Begin

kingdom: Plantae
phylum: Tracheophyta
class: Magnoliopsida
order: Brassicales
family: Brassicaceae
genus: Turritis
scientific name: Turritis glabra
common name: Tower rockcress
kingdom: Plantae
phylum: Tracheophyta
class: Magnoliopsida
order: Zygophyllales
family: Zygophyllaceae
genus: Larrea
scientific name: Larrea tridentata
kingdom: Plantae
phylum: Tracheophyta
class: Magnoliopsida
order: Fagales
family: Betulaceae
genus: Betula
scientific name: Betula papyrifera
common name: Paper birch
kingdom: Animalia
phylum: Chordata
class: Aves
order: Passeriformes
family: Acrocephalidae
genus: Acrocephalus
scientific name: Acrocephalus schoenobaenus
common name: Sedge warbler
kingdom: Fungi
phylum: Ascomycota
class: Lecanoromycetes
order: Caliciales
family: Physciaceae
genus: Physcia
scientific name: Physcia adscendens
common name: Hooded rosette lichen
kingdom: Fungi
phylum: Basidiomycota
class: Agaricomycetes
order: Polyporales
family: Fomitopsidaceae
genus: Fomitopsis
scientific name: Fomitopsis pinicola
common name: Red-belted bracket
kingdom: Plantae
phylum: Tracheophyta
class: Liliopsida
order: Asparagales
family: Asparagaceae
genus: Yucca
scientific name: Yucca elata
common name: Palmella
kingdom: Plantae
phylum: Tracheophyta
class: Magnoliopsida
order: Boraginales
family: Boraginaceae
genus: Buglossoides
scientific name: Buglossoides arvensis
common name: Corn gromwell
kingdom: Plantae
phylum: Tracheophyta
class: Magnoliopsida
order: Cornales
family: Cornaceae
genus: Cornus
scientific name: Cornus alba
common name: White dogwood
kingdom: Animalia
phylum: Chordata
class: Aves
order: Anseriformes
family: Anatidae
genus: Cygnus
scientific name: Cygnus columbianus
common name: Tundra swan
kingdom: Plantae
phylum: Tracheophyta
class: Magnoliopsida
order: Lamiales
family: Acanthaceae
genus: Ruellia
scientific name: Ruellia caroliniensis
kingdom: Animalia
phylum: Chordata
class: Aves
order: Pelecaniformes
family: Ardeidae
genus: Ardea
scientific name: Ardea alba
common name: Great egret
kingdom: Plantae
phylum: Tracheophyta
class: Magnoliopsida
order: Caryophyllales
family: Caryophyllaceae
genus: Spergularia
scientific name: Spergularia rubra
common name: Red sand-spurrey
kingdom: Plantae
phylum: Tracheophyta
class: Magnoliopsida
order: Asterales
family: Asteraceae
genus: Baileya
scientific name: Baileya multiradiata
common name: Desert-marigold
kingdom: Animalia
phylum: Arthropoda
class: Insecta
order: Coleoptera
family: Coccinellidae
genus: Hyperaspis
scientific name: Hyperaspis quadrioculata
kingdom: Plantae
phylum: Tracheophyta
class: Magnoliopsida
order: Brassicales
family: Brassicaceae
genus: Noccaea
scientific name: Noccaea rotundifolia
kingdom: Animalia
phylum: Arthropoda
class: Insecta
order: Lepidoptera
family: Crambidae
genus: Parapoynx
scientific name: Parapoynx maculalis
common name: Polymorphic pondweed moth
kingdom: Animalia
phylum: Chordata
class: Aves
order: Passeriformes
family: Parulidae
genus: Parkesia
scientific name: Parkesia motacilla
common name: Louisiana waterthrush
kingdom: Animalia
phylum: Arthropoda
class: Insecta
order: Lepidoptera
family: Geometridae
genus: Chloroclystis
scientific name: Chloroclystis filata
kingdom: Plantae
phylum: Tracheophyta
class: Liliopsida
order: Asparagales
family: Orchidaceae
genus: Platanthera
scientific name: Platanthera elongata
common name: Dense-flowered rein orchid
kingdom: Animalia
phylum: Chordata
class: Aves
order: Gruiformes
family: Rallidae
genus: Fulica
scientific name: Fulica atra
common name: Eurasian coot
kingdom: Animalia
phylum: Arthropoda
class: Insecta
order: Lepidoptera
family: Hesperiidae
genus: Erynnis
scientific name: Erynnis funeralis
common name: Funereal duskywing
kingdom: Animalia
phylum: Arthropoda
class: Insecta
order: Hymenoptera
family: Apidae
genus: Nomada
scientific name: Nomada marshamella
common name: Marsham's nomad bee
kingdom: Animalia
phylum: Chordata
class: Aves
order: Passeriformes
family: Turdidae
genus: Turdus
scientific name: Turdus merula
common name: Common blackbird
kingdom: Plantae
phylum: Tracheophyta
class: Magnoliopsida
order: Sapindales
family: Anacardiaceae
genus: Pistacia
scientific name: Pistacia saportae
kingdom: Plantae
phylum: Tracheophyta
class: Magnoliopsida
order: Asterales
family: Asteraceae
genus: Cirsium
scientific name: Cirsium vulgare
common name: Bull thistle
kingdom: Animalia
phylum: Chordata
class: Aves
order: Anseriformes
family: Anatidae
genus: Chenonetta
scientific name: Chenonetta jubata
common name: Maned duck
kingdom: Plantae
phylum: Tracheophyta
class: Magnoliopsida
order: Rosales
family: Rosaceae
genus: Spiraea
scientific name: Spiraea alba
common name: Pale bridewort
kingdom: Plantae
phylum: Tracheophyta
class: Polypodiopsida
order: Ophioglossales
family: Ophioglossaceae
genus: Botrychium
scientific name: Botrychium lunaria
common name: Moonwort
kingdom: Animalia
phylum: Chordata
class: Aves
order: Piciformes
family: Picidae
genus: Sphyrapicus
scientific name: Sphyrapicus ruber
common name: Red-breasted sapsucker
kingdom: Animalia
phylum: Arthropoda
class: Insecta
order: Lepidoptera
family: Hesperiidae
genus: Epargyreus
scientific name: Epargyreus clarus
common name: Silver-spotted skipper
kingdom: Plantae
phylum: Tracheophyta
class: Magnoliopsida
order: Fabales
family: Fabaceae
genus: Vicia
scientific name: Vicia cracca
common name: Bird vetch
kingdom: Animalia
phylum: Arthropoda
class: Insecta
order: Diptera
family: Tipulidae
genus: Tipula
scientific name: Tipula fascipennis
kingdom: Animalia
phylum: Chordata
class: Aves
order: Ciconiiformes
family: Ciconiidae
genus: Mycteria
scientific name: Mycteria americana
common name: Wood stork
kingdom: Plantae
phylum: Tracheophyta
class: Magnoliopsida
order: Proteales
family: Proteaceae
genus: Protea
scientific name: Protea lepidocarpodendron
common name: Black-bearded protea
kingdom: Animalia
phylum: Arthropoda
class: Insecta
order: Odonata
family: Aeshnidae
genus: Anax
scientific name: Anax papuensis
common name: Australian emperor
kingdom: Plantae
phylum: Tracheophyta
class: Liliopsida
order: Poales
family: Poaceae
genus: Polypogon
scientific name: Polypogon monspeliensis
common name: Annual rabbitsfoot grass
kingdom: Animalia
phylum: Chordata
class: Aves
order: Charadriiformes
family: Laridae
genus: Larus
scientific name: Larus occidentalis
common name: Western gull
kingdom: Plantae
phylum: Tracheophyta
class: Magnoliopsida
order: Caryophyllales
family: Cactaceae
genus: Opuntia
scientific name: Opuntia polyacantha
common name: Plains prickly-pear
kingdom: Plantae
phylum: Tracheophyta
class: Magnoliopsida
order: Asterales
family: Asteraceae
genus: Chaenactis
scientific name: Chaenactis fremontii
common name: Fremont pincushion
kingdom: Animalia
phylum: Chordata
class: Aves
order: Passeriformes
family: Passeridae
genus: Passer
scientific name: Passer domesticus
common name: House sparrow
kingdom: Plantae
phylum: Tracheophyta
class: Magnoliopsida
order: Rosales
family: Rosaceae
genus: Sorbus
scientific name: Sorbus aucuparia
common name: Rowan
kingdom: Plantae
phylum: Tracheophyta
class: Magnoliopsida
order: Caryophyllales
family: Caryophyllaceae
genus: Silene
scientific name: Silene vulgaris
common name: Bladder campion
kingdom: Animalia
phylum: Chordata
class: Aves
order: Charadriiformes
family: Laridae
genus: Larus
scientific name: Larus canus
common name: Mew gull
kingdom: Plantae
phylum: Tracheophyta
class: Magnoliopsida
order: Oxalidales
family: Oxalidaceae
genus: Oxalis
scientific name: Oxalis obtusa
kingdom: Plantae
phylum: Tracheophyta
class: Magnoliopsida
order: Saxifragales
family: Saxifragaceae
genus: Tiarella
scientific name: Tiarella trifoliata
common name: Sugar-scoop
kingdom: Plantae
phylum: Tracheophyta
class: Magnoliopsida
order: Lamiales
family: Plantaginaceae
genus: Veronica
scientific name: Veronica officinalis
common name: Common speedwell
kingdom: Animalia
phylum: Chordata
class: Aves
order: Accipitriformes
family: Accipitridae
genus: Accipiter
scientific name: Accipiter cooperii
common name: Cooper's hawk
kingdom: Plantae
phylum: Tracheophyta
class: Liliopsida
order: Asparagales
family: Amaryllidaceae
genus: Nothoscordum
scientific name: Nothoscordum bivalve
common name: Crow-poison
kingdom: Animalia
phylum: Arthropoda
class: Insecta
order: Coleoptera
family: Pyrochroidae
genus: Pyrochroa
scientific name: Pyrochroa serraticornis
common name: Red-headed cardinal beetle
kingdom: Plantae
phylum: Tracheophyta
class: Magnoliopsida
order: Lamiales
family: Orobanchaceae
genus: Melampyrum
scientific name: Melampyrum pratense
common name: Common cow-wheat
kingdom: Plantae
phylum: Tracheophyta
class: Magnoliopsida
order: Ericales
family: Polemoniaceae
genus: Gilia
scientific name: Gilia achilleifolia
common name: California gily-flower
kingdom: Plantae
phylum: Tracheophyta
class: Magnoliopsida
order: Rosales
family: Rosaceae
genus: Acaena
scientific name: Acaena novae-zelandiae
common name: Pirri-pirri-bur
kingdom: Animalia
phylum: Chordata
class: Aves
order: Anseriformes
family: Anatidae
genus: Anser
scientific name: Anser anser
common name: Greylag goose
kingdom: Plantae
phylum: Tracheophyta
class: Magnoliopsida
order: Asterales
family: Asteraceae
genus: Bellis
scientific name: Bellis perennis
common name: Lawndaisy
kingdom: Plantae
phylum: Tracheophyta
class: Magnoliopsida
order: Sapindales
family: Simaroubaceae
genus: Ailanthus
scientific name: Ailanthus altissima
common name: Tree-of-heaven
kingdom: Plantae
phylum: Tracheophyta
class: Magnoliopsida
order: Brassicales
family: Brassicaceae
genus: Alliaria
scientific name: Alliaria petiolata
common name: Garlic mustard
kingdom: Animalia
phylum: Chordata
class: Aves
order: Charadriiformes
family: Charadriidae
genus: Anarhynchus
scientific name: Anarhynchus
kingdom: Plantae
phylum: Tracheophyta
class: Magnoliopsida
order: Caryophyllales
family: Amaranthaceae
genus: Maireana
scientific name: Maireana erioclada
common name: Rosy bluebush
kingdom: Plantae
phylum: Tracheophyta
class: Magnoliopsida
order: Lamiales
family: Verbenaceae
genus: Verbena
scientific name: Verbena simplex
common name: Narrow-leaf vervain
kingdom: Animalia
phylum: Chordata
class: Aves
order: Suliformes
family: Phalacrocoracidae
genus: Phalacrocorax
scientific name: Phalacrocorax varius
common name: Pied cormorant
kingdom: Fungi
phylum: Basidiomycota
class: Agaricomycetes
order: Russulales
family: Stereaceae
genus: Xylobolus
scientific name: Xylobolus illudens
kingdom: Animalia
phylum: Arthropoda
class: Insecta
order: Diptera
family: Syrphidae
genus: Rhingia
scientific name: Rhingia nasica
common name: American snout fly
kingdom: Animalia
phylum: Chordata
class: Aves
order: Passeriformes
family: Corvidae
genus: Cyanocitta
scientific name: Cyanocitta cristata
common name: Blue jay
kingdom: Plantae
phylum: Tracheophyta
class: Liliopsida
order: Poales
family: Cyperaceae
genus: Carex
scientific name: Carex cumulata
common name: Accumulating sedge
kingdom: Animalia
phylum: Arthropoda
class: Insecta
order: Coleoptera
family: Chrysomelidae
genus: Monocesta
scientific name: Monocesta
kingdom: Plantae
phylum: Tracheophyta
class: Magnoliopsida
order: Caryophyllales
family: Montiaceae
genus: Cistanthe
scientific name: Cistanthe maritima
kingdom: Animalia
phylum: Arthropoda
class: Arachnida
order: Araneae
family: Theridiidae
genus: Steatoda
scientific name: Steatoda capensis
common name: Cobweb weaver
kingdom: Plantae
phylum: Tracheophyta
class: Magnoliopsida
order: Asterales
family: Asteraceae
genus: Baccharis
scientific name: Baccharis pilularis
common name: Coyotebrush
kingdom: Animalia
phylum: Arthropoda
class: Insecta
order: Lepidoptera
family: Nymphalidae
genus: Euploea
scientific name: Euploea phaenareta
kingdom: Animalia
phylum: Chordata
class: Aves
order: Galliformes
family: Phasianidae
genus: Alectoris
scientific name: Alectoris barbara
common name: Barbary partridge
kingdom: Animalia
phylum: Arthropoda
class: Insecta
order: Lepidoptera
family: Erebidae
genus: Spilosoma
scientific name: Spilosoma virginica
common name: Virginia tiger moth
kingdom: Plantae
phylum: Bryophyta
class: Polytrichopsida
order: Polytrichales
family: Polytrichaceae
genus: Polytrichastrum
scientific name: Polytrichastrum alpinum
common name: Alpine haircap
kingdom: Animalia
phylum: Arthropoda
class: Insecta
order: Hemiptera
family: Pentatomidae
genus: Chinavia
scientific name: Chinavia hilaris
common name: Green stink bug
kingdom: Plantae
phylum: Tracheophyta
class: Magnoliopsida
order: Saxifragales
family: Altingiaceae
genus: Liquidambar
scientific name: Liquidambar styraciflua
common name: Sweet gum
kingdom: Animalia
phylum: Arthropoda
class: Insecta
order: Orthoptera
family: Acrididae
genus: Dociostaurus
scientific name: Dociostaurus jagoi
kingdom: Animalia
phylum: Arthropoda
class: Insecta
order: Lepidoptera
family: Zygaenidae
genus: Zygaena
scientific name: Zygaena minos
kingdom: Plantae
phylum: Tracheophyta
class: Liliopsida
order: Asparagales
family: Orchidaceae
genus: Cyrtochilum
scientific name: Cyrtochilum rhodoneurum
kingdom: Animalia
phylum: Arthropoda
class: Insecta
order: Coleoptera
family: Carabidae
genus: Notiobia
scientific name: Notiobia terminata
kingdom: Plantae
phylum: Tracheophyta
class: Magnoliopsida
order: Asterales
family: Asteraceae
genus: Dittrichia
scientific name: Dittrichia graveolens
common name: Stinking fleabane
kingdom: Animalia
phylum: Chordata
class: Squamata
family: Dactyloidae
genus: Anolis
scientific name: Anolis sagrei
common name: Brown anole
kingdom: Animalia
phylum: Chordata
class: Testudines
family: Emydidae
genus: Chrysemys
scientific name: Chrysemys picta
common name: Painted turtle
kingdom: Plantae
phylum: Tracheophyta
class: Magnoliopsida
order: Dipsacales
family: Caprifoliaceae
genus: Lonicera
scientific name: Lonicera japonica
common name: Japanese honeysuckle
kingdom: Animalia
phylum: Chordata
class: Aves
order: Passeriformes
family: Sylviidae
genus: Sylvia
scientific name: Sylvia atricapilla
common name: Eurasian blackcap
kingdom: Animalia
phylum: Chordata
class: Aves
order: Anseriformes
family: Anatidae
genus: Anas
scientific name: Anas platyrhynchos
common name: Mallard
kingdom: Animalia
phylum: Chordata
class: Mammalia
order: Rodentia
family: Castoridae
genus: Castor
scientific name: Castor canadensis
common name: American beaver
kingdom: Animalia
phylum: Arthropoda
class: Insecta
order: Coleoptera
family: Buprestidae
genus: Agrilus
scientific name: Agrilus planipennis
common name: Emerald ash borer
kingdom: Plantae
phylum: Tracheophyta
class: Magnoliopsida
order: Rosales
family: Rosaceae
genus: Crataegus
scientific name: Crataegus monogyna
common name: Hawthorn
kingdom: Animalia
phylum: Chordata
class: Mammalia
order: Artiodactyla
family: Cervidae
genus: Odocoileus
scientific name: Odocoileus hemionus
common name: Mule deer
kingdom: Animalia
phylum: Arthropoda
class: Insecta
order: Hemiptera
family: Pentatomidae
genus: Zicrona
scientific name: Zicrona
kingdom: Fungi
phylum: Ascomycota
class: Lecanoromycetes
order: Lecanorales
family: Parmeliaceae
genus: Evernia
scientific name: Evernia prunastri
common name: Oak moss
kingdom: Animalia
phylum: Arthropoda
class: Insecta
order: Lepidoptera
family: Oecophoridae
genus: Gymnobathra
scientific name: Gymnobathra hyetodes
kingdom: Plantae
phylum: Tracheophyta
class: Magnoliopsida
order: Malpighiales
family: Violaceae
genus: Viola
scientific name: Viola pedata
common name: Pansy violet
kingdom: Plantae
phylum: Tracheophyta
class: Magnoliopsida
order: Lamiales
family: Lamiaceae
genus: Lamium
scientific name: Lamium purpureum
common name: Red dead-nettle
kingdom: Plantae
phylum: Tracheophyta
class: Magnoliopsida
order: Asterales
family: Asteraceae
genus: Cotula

End

• **REQUIRED WORK**
Convert the lines of the items, from the line holding "scientific name: Cyrtochilum rhodoneurum" through the line holding "family: Emydidae" (both included), into a Markdown table with the columns Row and Entry. Number each row and leave out any blank lines.

• **RESULT FOR THIS EXERCISE**
| Row | Entry |
|---|---|
| 1 | scientific name: Cyrtochilum rhodoneurum |
| 2 | kingdom: Animalia |
| 3 | phylum: Arthropoda |
| 4 | class: Insecta |
| 5 | order: Coleoptera |
| 6 | family: Carabidae |
| 7 | genus: Notiobia |
| 8 | scientific name: Notiobia terminata |
| 9 | kingdom: Plantae |
| 10 | phylum: Tracheophyta |
| 11 | class: Magnoliopsida |
| 12 | order: Asterales |
| 13 | family: Asteraceae |
| 14 | genus: Dittrichia |
| 15 | scientific name: Dittrichia graveolens |
| 16 | common name: Stinking fleabane |
| 17 | kingdom: Animalia |
| 18 | phylum: Chordata |
| 19 | class: Squamata |
| 20 | family: Dactyloidae |
| 21 | genus: Anolis |
| 22 | scientific name: Anolis sagrei |
| 23 | common name: Brown anole |
| 24 | kingdom: Animalia |
| 25 | phylum: Chordata |
| 26 | class: Testudines |
| 27 | family: Emydidae |